Nikolas Cruz said he was 'very sorry' when addressing the families of the victims, among them Jewish students and a teacher

A former student at a Florida high school has pleaded guilty to one of America’s deadliest mass shootings.

17 students and teachers, some of them Jewish, were shot dead at Marjory Stoneman Douglas High School in Parkland, Florida in February 2018.

This week Nikolas Cruz, 23, told the families of his victims that he was “very sorry for what I did, and I have to live with it every day”.

He entered guilty pleas to 17 counts of murder and 17 counts of attempted murder – for each of the wounded victims – in the Valentine’s Day attack.

Students Alyssa Alhadeff, Jaime Guttenberg, Meadow Pollack and Alex Schachter, and Scott Beigel, a teacher, were among the Jewish victims of the mass shooting.

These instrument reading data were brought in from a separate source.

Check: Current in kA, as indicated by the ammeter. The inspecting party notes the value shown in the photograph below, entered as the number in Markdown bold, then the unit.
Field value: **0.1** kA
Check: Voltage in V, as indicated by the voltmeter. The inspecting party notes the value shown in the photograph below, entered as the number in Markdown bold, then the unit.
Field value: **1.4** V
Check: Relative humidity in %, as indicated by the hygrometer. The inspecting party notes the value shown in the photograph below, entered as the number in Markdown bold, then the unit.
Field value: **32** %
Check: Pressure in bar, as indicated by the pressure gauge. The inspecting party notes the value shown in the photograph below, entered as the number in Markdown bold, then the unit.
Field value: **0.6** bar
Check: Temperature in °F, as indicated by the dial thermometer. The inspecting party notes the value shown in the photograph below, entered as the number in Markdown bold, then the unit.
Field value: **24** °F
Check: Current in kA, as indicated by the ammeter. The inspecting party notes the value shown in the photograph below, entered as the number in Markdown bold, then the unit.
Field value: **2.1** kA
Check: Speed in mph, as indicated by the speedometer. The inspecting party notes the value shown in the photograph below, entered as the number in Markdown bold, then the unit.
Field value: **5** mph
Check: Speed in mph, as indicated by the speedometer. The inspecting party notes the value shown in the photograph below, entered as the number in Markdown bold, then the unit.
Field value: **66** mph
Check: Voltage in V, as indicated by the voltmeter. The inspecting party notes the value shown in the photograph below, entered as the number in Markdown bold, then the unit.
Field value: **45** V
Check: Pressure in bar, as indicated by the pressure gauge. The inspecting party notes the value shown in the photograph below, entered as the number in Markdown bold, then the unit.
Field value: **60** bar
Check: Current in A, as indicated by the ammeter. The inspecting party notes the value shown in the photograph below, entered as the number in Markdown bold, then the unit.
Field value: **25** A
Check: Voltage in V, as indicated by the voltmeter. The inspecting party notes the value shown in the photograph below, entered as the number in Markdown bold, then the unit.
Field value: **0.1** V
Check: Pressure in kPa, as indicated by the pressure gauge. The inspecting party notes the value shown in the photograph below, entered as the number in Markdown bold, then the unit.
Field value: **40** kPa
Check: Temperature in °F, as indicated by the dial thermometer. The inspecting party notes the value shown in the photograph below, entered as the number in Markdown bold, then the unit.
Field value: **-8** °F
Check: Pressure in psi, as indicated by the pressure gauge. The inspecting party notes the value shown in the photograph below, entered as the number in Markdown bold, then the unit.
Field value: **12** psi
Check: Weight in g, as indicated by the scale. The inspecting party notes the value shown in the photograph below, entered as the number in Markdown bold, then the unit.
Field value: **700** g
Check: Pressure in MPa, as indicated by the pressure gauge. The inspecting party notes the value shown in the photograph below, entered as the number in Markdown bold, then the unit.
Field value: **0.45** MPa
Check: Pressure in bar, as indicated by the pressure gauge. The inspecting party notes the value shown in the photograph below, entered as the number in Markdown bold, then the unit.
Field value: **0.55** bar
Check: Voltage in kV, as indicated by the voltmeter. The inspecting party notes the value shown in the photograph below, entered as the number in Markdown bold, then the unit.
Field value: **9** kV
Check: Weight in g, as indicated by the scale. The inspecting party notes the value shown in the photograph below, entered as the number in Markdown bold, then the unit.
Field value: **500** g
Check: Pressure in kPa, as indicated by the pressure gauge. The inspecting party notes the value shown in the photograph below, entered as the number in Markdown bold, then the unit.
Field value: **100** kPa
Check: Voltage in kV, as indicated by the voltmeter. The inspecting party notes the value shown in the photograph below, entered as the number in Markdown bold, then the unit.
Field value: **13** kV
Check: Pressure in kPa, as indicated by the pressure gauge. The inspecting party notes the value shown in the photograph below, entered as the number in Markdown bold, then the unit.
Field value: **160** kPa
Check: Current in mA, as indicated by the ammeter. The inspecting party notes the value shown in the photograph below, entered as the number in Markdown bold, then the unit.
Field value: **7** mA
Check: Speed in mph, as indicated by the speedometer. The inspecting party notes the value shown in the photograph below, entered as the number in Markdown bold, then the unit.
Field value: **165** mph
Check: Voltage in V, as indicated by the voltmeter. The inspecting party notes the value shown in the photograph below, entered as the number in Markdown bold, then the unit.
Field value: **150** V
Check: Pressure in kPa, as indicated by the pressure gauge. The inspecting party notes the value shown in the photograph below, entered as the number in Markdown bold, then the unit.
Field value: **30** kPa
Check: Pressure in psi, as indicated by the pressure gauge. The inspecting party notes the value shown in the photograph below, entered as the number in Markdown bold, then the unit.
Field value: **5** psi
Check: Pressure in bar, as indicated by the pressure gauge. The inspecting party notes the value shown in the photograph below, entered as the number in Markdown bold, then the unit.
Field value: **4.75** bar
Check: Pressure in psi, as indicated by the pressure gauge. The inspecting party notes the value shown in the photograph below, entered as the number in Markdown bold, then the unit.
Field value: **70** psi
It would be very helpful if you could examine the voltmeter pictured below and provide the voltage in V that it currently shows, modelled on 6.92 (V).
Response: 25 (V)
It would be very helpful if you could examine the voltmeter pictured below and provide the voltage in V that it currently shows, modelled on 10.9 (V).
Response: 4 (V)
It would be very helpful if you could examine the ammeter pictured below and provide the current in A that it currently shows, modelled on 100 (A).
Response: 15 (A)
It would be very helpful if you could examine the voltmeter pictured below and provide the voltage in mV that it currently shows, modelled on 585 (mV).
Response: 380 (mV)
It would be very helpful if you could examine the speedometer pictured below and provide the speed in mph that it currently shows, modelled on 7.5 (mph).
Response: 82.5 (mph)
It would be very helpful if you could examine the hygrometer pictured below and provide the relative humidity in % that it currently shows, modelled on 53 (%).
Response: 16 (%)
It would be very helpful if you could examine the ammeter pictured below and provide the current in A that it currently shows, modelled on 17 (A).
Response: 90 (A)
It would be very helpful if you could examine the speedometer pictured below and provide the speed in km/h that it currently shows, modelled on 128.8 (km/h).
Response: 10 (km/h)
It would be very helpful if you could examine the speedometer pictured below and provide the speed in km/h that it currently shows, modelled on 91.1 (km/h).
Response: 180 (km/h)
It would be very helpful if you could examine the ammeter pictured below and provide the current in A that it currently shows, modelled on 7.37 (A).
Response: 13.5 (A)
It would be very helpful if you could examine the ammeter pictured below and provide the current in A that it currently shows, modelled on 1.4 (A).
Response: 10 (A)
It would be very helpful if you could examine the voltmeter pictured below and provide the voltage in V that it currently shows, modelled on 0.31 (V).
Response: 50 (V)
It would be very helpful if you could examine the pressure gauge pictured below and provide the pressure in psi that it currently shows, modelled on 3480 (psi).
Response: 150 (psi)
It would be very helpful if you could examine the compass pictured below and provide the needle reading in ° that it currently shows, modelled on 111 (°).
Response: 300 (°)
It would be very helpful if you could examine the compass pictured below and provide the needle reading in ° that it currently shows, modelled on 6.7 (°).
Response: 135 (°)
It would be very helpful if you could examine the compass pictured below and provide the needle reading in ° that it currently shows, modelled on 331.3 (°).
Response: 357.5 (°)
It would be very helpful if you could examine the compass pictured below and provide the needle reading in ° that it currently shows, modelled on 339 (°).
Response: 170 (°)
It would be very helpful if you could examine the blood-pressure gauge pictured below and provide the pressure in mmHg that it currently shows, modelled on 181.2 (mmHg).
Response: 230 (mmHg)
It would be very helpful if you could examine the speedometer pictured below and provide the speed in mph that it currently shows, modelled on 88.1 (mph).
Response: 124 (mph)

Cruz was a 19-year-old expelled student with a history of mental health and behavioral issues at the time of the “cold, calculated and premeditated” killings, Broward County’s State’s Attorney Office in Broward County said in court documents.

Because prosecutors have vowed to seek the death penalty, his change of plea from not guilty would open the penalty phase in which a jury would decide whether he should be sentenced to life in prison or death.

Cruz said he believed the families of the victims should decide “whether I live or die.”

In Florida, juries determine whether to impose a death sentence. If prosecutors are not willing to drop the potential death penalty as part of any plea deal that may be struck with Cruz, then a jury would decide.

Before accepting his plea, Broward Circuit Judge Elizabeth Scherer asked him if he understood the impact the assault case could have in the penalty phase of the murder case.

Some of the teenagers who survived the deadly rampage formed “March for Our Lives,” an organization that called for gun control legislation such as a ban on assault-style rifles.

In March 2018, the group held a nationally televised march in Washington that sparked hundreds of similar rallies worldwide.

Cruz was 18 when he legally purchased the AR-15 rifle used in the shooting from a licensed gun dealer.